▶ _Data in this exercise_
· · · · · · ·
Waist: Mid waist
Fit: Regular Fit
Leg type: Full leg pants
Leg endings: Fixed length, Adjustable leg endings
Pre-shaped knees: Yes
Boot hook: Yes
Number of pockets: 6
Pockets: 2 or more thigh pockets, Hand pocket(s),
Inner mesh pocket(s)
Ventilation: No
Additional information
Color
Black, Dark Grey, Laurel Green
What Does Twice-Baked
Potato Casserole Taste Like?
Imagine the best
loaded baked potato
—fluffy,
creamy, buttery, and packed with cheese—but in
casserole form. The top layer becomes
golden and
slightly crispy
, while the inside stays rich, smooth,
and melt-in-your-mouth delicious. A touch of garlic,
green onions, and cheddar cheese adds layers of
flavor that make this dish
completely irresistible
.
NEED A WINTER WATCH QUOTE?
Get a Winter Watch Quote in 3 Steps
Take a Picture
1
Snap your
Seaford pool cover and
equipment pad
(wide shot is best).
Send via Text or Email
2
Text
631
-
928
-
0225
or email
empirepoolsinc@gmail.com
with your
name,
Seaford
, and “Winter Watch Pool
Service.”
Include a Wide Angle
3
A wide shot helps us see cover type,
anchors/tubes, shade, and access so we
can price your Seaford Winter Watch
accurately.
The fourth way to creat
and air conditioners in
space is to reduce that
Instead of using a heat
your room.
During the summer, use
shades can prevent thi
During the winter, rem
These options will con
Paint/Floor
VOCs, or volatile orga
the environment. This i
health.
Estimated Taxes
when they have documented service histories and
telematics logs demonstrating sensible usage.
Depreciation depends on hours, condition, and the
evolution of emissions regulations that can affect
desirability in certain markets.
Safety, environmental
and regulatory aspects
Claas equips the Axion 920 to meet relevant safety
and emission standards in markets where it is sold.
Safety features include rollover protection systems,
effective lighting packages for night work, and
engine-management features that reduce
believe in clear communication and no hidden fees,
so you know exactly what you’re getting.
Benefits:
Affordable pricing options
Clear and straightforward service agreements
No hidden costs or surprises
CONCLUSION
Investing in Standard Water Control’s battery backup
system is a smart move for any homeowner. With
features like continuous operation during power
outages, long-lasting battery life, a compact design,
· · · · · · ·
▶ _To-do item_
The whole listing, word for word, is the required answer.

▶ _Answer to this exercise_
Waist: Mid waist
Fit: Regular Fit
Leg type: Full leg pants
Leg endings: Fixed length, Adjustable leg endings
Pre-shaped knees: Yes
Boot hook: Yes
Number of pockets: 6
Pockets: 2 or more thigh pockets, Hand pocket(s),
Inner mesh pocket(s)
Ventilation: No
Additional information
Color
Black, Dark Grey, Laurel Green
What Does Twice-Baked
Potato Casserole Taste Like?
Imagine the best
loaded baked potato
—fluffy,
creamy, buttery, and packed with cheese—but in
casserole form. The top layer becomes
golden and
slightly crispy
, while the inside stays rich, smooth,
and melt-in-your-mouth delicious. A touch of garlic,
green onions, and cheddar cheese adds layers of
flavor that make this dish
completely irresistible
.
NEED A WINTER WATCH QUOTE?
Get a Winter Watch Quote in 3 Steps
Take a Picture
1
Snap your
Seaford pool cover and
equipment pad
(wide shot is best).
Send via Text or Email
2
Text
631
-
928
-
0225
or email
empirepoolsinc@gmail.com
with your
name,
Seaford
, and “Winter Watch Pool
Service.”
Include a Wide Angle
3
A wide shot helps us see cover type,
anchors/tubes, shade, and access so we
can price your Seaford Winter Watch
accurately.
The fourth way to creat
and air conditioners in
space is to reduce that
Instead of using a heat
your room.
During the summer, use
shades can prevent thi
During the winter, rem
These options will con
Paint/Floor
VOCs, or volatile orga
the environment. This i
health.
Estimated Taxes
when they have documented service histories and
telematics logs demonstrating sensible usage.
Depreciation depends on hours, condition, and the
evolution of emissions regulations that can affect
desirability in certain markets.
Safety, environmental
and regulatory aspects
Claas equips the Axion 920 to meet relevant safety
and emission standards in markets where it is sold.
Safety features include rollover protection systems,
effective lighting packages for night work, and
engine-management features that reduce
believe in clear communication and no hidden fees,
so you know exactly what you’re getting.
Benefits:
Affordable pricing options
Clear and straightforward service agreements
No hidden costs or surprises
CONCLUSION
Investing in Standard Water Control’s battery backup
system is a smart move for any homeowner. With
features like continuous operation during power
outages, long-lasting battery life, a compact design,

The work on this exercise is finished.